Skip to main content
Synchronize lip movements with audio in realtime. Transform any video stream by matching lip movements to speech audio with precise synchronization and minimal latency. The Lip Syncing Realtime API takes a video stream and an audio stream, then generates a modified version of the video where the person’s lip movements are synchronized with the provided audio in realtime.

Model Specifications

The model processes video and audio with these specifications:
  • Video Frame Rate: 25 FPS
  • Video Resolution: 450x800 (Portrait)
  • Audio Sample Rate: 16 kHz
  • Audio Channels: Mono

Realtime API

The realtime API uses WebSocket for low-latency lip synchronization. Clients establish a connection with our inference server, stream both video and audio over WebSocket messages, and receive a stream of messages - each containing modified video with synchronized lip movements and its matching audio clip.
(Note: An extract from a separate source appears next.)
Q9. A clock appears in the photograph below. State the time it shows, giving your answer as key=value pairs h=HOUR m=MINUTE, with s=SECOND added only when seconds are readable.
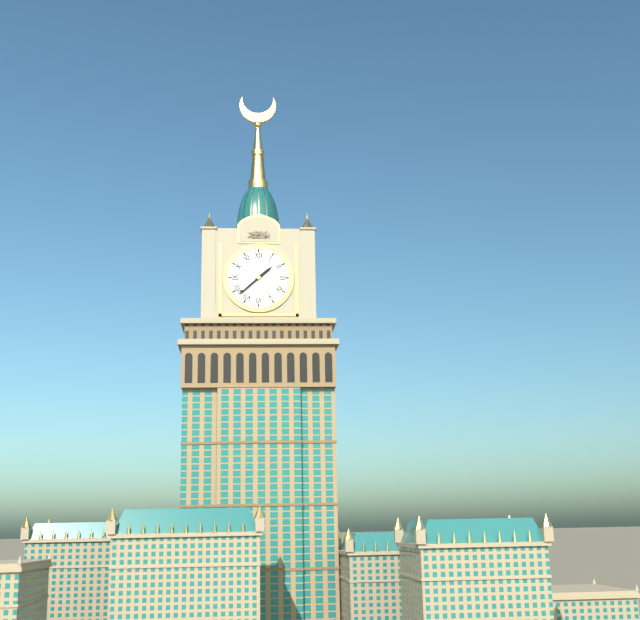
h=1 m=38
The connection remains active as long as the input streams continue, allowing you to change audio sources on-the-fly to modify the lip synchronization dynamically.

Installation

pip install decart

Basic Usage

import asyncio
import fractions
import numpy as np
import os
from decart.lipsync import RealtimeLipsyncClient

async def main():

    frames_queue = asyncio.Queue()
    audio_queue = asyncio.Queue()

    client = RealtimeLipsyncClient(api_key=os.getenv("DECART_API_KEY"))
    frame_interval = fractions.Fraction(1, client._video_fps)
    time = asyncio.get_running_loop().time

    while True:
        frame_start_time = time()
        try:
            # Get audio clip of any duration when available, should be PCM 16000Hz Mono channel, could be any length
            audio_clip: bytes = audio_queue.get_nowait()
            await client.send_audio(audio_clip)
        except asyncio.QueueEmpty:
            pass

        # Get next frame - raw image data of shape (800, 450, 3), RGB format
        frame: np.ndarray = await frames_queue.get()
        await client.send_video_frame(frame)

        try:
            # Wait for resulting frame and corresponding audio clip if already available
            out_frame, out_audio_clip = await client.get_synced_output(
                timeout=frame_interval - (time() - frame_start_time)
            )

            # HANDLE OUT_FRAME AND OUT_AUDIO_CLIP HERE
        except asyncio.TimeoutError:
            pass

        # Wait before sending next frame
        await asyncio.sleep(frame_interval - (time() - frame_start_time))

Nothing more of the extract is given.